Are you loving where you are in life?
So, that’s a trick question, I know. But it’s a question that forces us to look at ourselves closely. As moms, we often take care of ourselves last, if at all, and many times when we realize just what we’ve been doing, we no longer recognize who we are. The question gets tricky; it can mean so many different things.
Do you love where you are in motherhood, the kind of mother you are?
Do you love where you are physically and emotionally in life; where you live, your career, your marriage and other relationships?
Do you love where you are spiritually?
The list really can go on and on. The fact is, loving where we are has no one beginning or end. It’s an ever changing, continuous action that quite frankly we will never, ever get right. It’s emotion and endless amounts of trying, failures and accomplishments all wrapped up in the same little box. Now, I know someone reading this is saying, “I’m down in the pits and you want me to love it? You’re a crazy woman.” Just between us, I may have pulled that from my own mind as I write this; you are not alone, and you are not the only soul I write this for.
Love the heck out of the mess you’re in!
It’s teaching you something, and that is where you ultimately find the true beauty within. Doesn’t matter what “it” is. Feel like you are the mother that constantly fails? I get it. No one loves to fail, and for moms, it’s so easy to feel like no one sees us or knows our struggles. Enter those pesky little doubts we thought we let go of. Side note; those doubts are always waiting patiently for us to open the door and let them in. In our most tired and weak moments, something miraculous can happen when we begin to recognize the lessons in our failures. Love your situation and yourself enough and you won’t even have to look very hard to figure out what needs changing.
Imperfect is Normal.
The world we live in teaches us that we should love where we are only when things are perfect. Once you become a mom you learn rather quickly that nothing is ever perfect. Let me tell you that even the most perfect seeming situations are often not loved enough. So can I challenge you to start there?

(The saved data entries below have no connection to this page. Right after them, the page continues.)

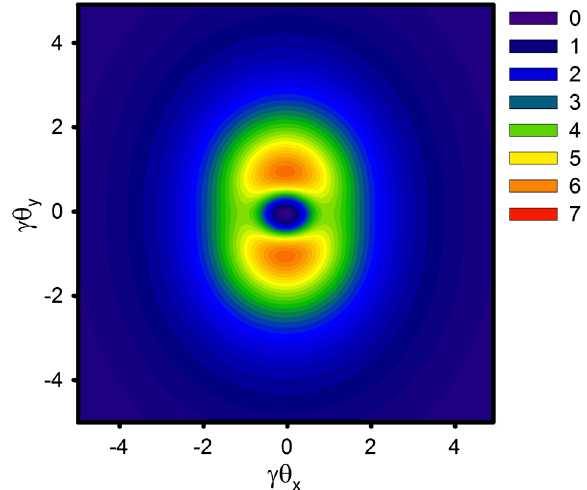
FIG. 2. Angular intensity distribution of BTR generated by 10 10 electrons in the molybdenum target with the tilt angle α ¼ 28 . 1 °. The electron energy is 855 MeV, and the radiation wavelength is 20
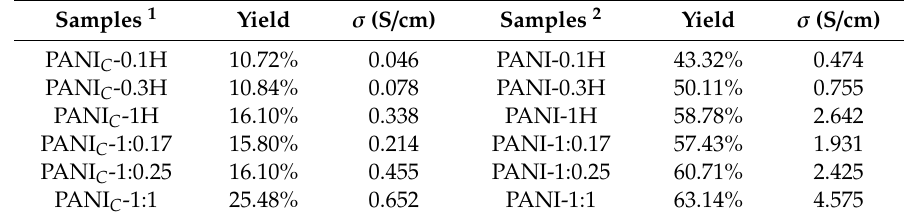
Table 2. The yields and electrical conductivity of PANIs synthesized by conventional heating and microwave-assisted chemical polymerization. Samples 1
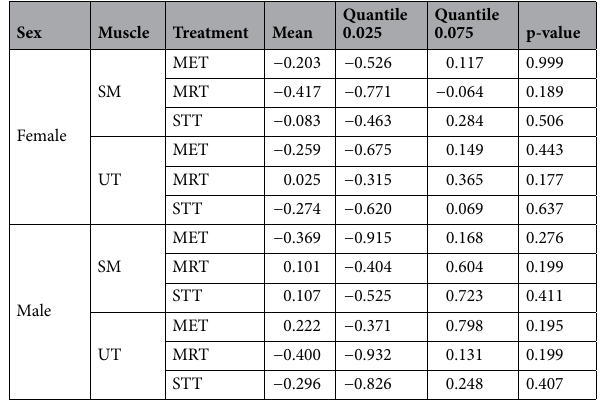
Table 7. Sex-specific analysis of frequency. SM = superficial masseter muscle; UT = upper trapezius muscle; MRT = myofascial release technique; MET = muscle energy technique; STT = soft tissue technique; SD = standard deviation. P-value for the simple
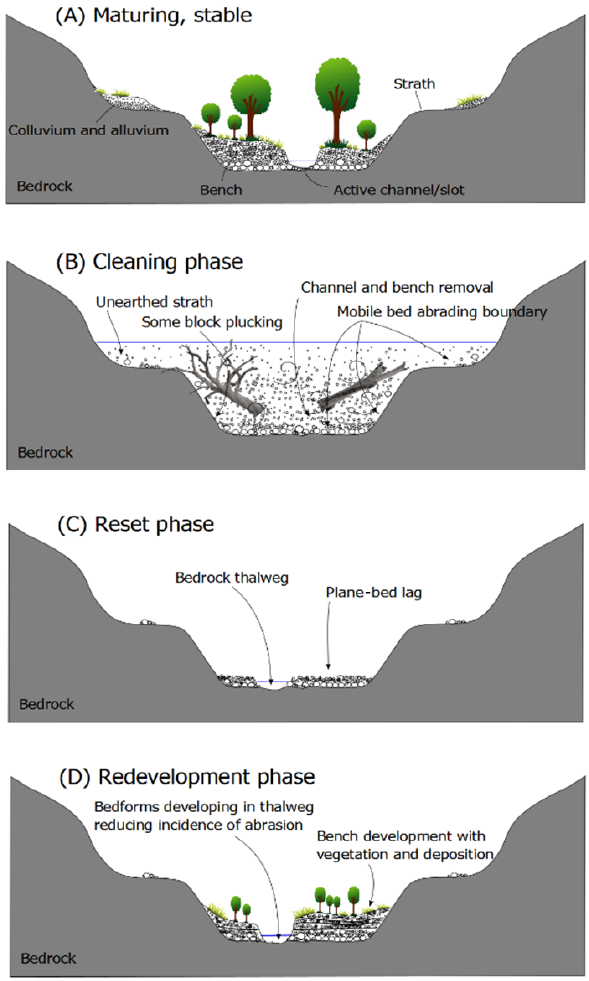
Figure 8. Schematic model for the evolution of semi-alluvial chan- nels to an extreme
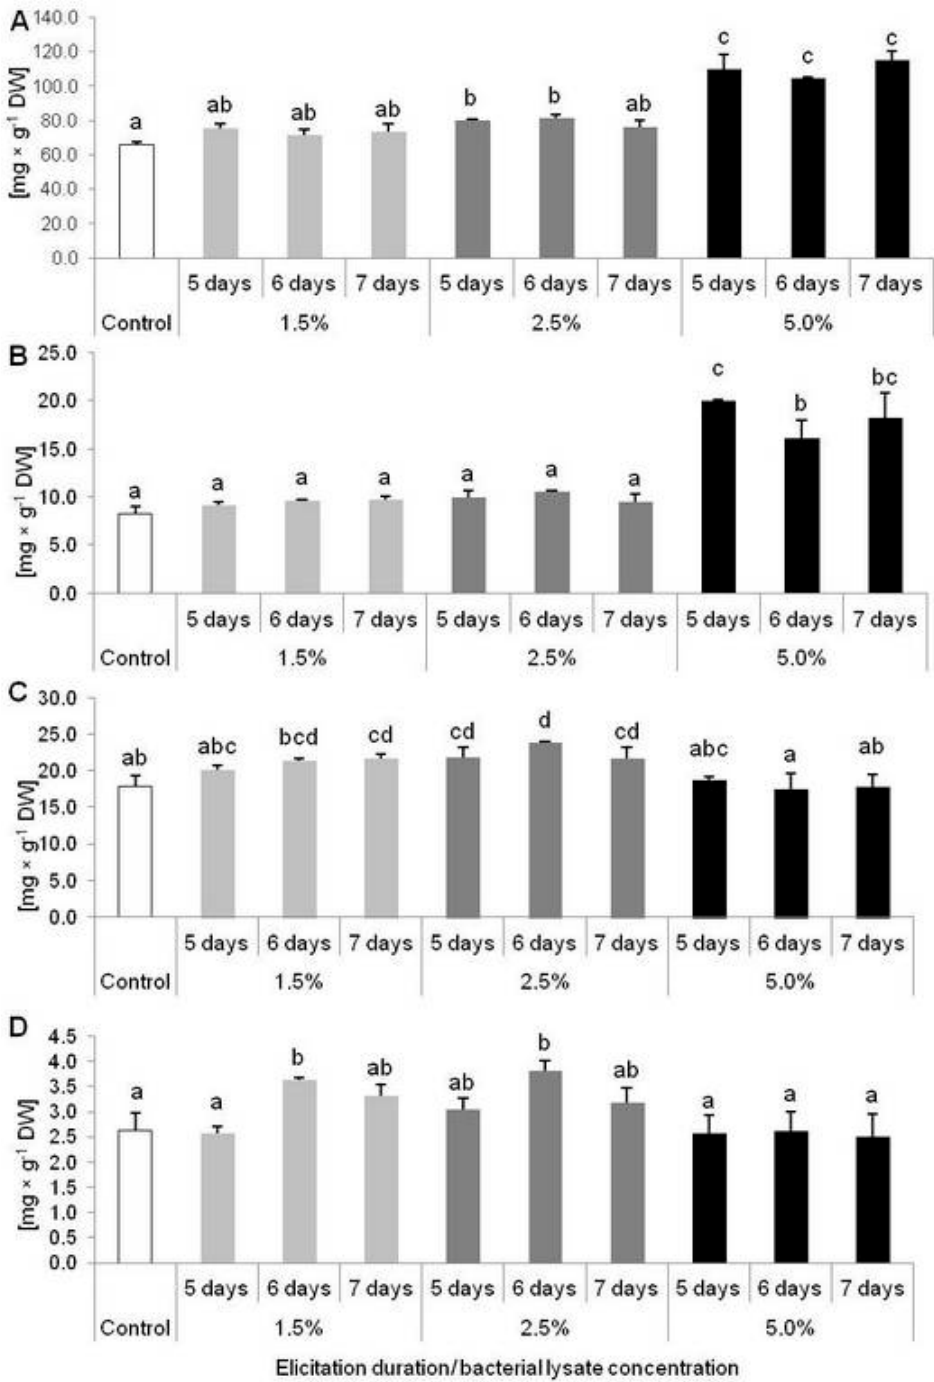
Figure 5. Accumulation of phenolic compounds in Dionaea muscipula plants after 5, 6 and 7 days of elicitation with Cronobacter sakazakii lysate in different concentrations: ( A ) total phenolic content; ( B ) of elicitation with Cronobacter sakazakii lysate in di ff erent concentrations: ( A ) total phenolic content; phenylpropanoids; ( C ) flavonoids; ( D ) anthocyanins; different letters—significant difference ( B )phenylpropanoids; ( C )flavonoids; ( D )anthocyanins; di ff erentletters—significantdi ff erencebetween between means at p < 0.05, bar—standard deviation. means at p < 0.05, bar—standard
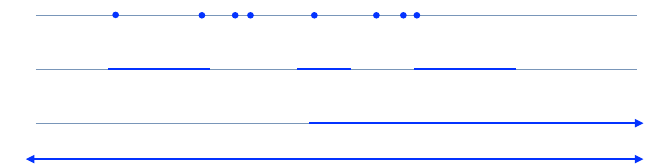
Figure 1 . Examples of definable sets of R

In the midst of the mess, the chaos, the broken or the perfect! Loving it doesn’t mean you’re accepting the pit if you’re in it, and it certainly doesn’t mean glorifying the perfect if you’re there. It means loving each moment and each thing enough to fix what is broken, or to nurture what is weak. It means loving each moment and each thing enough to slow down, be present, and truly see and feel the joy in that moment. It means loving yourself enough to know what your strengths and weaknesses are. Start loving where you are, and you will reap the benefits. Sometimes life is just plain hard. Sometimes it’s overflowing with amazing ease and joy. Don’t lose yourself in transition between the seasons.